For every line in the records below that holds "ultime", make a copy.

> _Recorded data_
========================================

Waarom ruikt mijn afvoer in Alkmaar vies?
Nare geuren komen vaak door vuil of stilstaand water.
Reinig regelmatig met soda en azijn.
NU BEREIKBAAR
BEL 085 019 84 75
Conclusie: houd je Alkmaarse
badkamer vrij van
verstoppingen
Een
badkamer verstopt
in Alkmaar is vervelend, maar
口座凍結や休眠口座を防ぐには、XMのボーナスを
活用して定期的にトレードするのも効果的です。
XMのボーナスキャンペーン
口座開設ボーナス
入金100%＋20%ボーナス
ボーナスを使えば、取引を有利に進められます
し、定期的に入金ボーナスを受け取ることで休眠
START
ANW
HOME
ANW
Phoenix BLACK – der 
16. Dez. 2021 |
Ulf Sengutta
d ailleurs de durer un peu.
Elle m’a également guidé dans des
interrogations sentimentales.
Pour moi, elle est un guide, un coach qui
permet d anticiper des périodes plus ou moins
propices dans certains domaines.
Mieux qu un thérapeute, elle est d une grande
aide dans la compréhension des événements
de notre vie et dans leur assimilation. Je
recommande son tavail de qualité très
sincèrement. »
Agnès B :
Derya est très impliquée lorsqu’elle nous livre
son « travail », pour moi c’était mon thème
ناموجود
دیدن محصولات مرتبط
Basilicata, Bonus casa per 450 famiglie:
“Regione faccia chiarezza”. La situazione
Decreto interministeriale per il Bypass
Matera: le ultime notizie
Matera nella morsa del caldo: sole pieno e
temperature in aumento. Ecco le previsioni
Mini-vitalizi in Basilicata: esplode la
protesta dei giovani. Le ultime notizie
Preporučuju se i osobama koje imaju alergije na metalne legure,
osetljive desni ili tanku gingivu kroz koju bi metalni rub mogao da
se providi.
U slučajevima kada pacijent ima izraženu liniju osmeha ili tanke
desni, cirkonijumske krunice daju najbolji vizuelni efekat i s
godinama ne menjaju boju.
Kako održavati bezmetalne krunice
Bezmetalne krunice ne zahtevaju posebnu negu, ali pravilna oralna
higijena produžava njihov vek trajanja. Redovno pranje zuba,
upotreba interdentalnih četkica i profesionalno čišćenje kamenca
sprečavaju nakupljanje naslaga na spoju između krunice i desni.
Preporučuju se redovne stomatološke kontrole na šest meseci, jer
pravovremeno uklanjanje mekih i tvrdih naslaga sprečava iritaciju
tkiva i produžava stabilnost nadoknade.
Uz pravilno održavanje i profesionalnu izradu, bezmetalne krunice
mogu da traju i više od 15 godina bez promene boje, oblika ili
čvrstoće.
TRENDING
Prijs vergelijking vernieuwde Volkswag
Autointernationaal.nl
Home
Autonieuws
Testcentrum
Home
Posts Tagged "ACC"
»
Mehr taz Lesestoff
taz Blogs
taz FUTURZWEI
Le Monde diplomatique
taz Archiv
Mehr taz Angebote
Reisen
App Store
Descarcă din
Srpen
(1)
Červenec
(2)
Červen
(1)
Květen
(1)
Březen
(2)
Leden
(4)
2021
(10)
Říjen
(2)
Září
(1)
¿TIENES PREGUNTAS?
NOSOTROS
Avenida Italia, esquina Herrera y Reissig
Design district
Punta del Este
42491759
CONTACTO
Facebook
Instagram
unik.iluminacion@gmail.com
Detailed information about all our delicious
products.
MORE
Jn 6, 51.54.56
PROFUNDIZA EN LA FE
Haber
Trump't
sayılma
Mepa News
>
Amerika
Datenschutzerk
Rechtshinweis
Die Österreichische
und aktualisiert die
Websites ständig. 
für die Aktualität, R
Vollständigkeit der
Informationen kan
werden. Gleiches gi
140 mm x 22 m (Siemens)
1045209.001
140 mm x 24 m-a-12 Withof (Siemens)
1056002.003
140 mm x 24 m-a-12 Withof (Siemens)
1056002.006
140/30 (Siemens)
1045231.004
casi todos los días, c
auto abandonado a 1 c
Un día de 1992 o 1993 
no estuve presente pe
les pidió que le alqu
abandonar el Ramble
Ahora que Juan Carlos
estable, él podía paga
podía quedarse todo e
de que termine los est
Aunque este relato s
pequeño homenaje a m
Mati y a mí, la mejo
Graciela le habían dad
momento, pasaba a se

========================================

> _Task answer_
Matera: le ultime notizie
protesta dei giovani. Le ultime notizie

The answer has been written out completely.